Centrifugal casting is when the mold is rotated about its central axis as the metal pours into it. Due to centrifugal force, a continuous pressure will be acting on the metal as it solidifies. The slag oxides and other lighter inclusions are separated from the metal and accumulate at the center.

Following are various types of centrifugal casting:

• True centrifugal casting
• Semi centrifugal casting
• Centrifuge casting

The diagrammatical representation of the centrifugal casting is shown as:

Casting Defects

Following are the various casting defects in metal casting:

Shrinkage

The unavailability of feed metal as the metal solidifies in the casting is termed a shrinkage defect. It is eliminated by producing a riser to the mold.

Blowholes

The blowholes are developed over the casting surface by the gases captured by solidifying metal. It is eliminated by generating vents.

Cold shut

Two metal streams do not fuse in a cold shut due to a lack of fluidity in liquid metal. It can be eliminated by using proper pouring temperature.

Misrun

In misrun, liquid metal is unable to fill the mold cavity completely. It can also be eliminated by using proper pouring temperature.

Mismatch

In mismatch, shifting of molding flashes generated irregularity in casting. Appropriate molding boxes and closing pins can eliminate it.

Inclusions

In inclusions, a foreign substance is introduced to the casting, changing dimension and developing a poor surface finish. It can be eliminated by using pure liquid metal and clean casting pieces of equipment.

Common Mistakes

Following are the common mistakes performed by students:

• Sometimes, students get confused between the various terms of casting components like caplet, chills, riser, and others.
• Sometimes, students get confused between the different types of patterns and their different allowances.
• Sometimes, students get confused with pattern material like aluminum pattern, alloy pattern, steel patter and others used in various casting processes.

Context and Applications

The topic metal casting is significant in various professional exams and courses in undergraduate, graduate, post graduate, doctorate level and others.
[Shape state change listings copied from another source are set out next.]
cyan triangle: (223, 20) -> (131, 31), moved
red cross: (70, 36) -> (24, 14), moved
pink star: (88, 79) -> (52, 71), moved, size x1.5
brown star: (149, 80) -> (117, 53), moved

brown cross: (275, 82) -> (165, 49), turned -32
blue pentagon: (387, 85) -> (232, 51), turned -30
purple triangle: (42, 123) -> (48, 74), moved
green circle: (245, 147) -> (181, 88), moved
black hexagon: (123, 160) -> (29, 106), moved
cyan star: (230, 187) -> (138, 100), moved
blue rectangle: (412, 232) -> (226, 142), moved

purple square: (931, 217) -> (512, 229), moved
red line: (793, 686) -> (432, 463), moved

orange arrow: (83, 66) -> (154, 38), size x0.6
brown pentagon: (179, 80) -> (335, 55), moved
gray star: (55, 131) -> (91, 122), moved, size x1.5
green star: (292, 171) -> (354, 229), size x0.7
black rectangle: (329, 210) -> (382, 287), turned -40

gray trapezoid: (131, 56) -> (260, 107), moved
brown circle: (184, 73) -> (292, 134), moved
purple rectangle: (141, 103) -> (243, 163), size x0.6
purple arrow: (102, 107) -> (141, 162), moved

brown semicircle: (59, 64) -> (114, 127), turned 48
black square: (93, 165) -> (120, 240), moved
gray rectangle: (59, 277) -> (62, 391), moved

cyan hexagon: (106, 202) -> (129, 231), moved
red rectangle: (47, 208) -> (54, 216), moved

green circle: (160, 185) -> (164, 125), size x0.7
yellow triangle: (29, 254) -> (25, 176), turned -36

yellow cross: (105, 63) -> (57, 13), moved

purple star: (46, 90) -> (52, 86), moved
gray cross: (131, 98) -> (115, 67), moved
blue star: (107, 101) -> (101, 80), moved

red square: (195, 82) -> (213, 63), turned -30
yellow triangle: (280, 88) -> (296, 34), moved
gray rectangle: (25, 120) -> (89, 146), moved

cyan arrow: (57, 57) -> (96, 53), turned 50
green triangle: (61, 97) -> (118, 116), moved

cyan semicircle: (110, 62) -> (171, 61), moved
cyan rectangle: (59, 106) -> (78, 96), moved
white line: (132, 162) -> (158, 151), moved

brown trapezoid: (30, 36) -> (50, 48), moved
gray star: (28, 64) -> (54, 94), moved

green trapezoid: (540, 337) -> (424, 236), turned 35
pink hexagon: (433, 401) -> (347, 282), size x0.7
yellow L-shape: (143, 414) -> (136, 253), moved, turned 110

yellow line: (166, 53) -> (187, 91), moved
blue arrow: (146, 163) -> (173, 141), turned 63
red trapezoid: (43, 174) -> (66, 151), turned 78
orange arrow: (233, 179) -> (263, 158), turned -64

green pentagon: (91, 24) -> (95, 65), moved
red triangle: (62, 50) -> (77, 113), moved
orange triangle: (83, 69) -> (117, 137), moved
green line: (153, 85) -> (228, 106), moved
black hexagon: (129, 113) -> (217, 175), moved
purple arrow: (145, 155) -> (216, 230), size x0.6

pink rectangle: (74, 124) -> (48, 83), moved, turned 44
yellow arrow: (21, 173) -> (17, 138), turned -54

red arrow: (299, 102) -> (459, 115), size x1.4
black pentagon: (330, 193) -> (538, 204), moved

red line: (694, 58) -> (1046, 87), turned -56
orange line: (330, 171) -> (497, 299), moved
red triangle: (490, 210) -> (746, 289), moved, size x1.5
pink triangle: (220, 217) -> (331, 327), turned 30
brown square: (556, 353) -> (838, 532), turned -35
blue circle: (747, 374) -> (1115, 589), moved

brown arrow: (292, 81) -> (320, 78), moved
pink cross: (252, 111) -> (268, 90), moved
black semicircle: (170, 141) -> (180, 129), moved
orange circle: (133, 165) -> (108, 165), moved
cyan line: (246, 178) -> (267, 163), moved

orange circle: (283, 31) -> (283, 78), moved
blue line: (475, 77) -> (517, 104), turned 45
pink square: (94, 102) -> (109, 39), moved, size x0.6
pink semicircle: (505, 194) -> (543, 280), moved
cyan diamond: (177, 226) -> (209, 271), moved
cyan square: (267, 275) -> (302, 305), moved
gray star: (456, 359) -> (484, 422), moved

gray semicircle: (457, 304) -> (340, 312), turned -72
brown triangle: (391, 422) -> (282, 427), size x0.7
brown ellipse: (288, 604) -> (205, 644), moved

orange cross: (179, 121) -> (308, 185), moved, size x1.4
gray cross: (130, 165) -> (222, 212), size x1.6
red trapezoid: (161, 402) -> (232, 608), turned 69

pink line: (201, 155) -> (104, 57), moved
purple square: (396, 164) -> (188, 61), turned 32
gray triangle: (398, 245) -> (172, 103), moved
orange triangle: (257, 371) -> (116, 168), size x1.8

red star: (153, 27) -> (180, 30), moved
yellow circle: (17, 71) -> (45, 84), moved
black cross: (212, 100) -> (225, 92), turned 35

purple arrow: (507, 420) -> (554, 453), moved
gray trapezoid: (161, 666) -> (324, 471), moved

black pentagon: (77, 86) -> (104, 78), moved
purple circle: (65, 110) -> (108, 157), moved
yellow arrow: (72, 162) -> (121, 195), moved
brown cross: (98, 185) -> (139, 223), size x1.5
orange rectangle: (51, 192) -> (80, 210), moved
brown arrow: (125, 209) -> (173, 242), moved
For example:

• Bachelor of Technology in Mechanical Engineering
• Bachelor of Technology in Production Engineering
• Master of Technology in Production Engineering
• Doctorate of Philosophy in Foundry

Related Concepts

• Manufacturing processes
• Production methods
• Foundry
• Alloy Manufacturing
• Liquid metal production

Practice Problems

Q1. Which of the following is a negative allowance?

1. Machining allowance

2. Shaking allowance

3.  Draft allowance

4.  None of these

Correct option: (b)

Explanation: In shaking allowance, the size of the shaft is more than the hole size, hence the allowance is considered as negative allowance.

Q2. The passage from the pouring basin to the mold cavity is known as ______?

1. Sprue
2. Runner
3. Riser
4. Core

Correct option: (a)

Explanation: In the casting process, the sprue is described as the passage that allows molten metal to move from the pouring basin to the mold cavity.

Q3. Grain fineness number represents _____?

1. Grain size
2. Number of grains
3. Grain boundary
4. Grain type

Correct option: (a)

Explanation: In order to evaluate the average size of the grain for any particular sample, the grain fineness number is calculated.

Q4. The casting process in which mold is rotated about its central axis is?

1. Sand casting
2. Investment casting
3. Centrifugal casting
4. Die casting

Correct option: (c)

Explanation: Centrifugal casting is utilized for making cylindrical objects like pipes, tubes, and others. Also, in the centrifugal casting process, the mold is rotated around its central axis for producing the molds.

Q5. Which of the following defect is eliminated by providing veins?

1. Shrinkage defect
2. Blowhole defect
3. Misrun
4. Inclusion

Correct option: (b)

Explanation: In metal casting, the presence of excessive amount of gas in the molten metal causes blowhole defect. In order to eliminate the blowholes level of ventilation is increased.